Access to wood fuels for cooking must be considered when formulating policy to deal with food insecurity in sub-Saharan Africa, according to researchers who advocate expanding the effort to improve wood-fuel systems and make them more sustainable.
Although the health risks of collecting and using firewood and charcoal in traditional ways are real, policy makers, researchers and donors need to address the sustainability and viability of the biomass used by the majority of people, according to Ruth Mendum, director of gender initiatives in the Office of International Programs, College of Agricultural Sciences, Penn State. She collaborated with Mary Njenga, a research scientist who specializes in bioenergy at the World Agroforestry Centre in Kenya.
Firewood collection in African society is a gender issue because it is done almost exclusively by women, noted Mendum, who said inadequate sources of cooking energy contribute to food insecurity, particularly for very low income, food-insecure individuals. She believes that that reality has been overlooked intentionally by decision-makers in countries such as Ethiopia, Kenya, Nairobi, Tanzania and Zambia in their efforts to advocate for progressive cooking energy.
“It’s not always a question of money — in many cases people simply prefer cooking with wood,” she said. “But we have literally been in places where people have food but don’t have a way to cook it. It is an uncomfortable issue but it’s an issue we need to understand better and learn how to make wood burning for cooking sustainable.”
Wood fuels are by far the most widely used for cooking in sub-Saharan Africa. On the continent as a whole, more than 90 percent of the population relies on firewood or charcoal. Charcoal is mostly used in urban centers while firewood is the predominant form of wood fuel used in rural areas. But because wood burning is seen as outdated and environmentally unfriendly, governments have tried to persuade their citizens to use other fuels, such as liquefied natural gas and electricity.
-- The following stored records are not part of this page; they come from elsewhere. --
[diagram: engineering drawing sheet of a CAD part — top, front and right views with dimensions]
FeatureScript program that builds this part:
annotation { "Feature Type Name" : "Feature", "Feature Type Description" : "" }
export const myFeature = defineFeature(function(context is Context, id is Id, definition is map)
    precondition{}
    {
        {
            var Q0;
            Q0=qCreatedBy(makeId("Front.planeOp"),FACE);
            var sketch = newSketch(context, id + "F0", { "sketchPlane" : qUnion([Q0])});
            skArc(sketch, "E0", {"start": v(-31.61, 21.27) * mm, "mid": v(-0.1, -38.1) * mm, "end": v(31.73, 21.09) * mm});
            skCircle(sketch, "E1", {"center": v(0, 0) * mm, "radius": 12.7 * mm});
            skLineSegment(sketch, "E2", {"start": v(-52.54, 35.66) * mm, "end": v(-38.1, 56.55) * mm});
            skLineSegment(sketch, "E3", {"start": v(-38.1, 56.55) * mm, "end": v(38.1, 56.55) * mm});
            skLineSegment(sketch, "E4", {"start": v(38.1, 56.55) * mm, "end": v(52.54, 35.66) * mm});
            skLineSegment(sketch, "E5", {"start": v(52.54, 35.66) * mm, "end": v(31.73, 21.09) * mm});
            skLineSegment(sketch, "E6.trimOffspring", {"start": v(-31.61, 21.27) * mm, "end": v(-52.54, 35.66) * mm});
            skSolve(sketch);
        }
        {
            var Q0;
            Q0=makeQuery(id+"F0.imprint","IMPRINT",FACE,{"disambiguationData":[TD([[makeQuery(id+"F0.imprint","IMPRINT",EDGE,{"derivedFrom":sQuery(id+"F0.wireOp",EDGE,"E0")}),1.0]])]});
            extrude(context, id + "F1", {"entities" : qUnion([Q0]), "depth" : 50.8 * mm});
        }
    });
Despite those efforts, the use of wood fuels is rising due to population growth and emerging urbanization trends, the researchers point out. For example, a 1 percent rise in urbanization has been linked to a 14 percent rise in charcoal consumption. They recommend that energy availability for household use — specifically wood fuels — should be added to the short list of essential drivers of food insecurity in sub-Saharan Africa.
“Before policy makers can integrate energy considerations into food security interventions, it is necessary to consider the state of wood fuel research and how it might be expanded to better serve social needs,” Mendum said. “If we ignore this practice of wood burning, which is so widespread, particularly among the continent’s poorest people, we risk putting together solution steps for food security that are not effective.”
After poring over the literature, Mendum and Njenga reported that little previous empirical research into wood burning in sub-Saharan Africa has been conducted, so policy makers have scant data to guide them in formulating best practices for sustainable biomass production and consumption. In their study, published this month in Facets, they have some recommendations.
They suggest creating financial policy to support wood-burning systems and developing agroforestry to ease the burden on wood gatherers. In rural areas, encourage the planting of trees and then pruning them to use the branches for firewood. As a result, more trees would be in place and people could care for trees and collect firewood on their own properties instead of carrying it long distances.
“That means all the negative impacts of hauling wood on women’s backs would be eliminated,” Mendum said.
They also recommend conducting more research on the complex issues that connect the use of women’s time, environmental degradation and competition for agricultural nutrients. There are a host of other factors surrounding wood-fuel energy use in sub-Saharan Africa that remain poorly understood, Mendum said.
This research gap will not be filled as long as wood-fuel use remains ignored because the assumption is being made that a 21st-century economy must move up the energy ladder, the researchers concluded. Wood fuel is widely used, it has a long history of use, and there are food cultural barriers, widespread poverty and daunting geographic conditions that make other forms of fuel unpopular or unavailable.
“We shouldn’t wait until we know the exact nutritional or agricultural productivity impacts of wood-fuel use — that’s information that we may never have the capacity to fully collect,” Mendum said. “It is important to expand the work being done on improving wood-fuel systems with clear attention paid to the impacts of such improvements on food security and agricultural productivity.”
The World Agroforestry Centre and CGIAR (formerly the Consultative Group for International Agricultural Research) and Office of International Programs, College of Agricultural Sciences, Penn State, supported this work.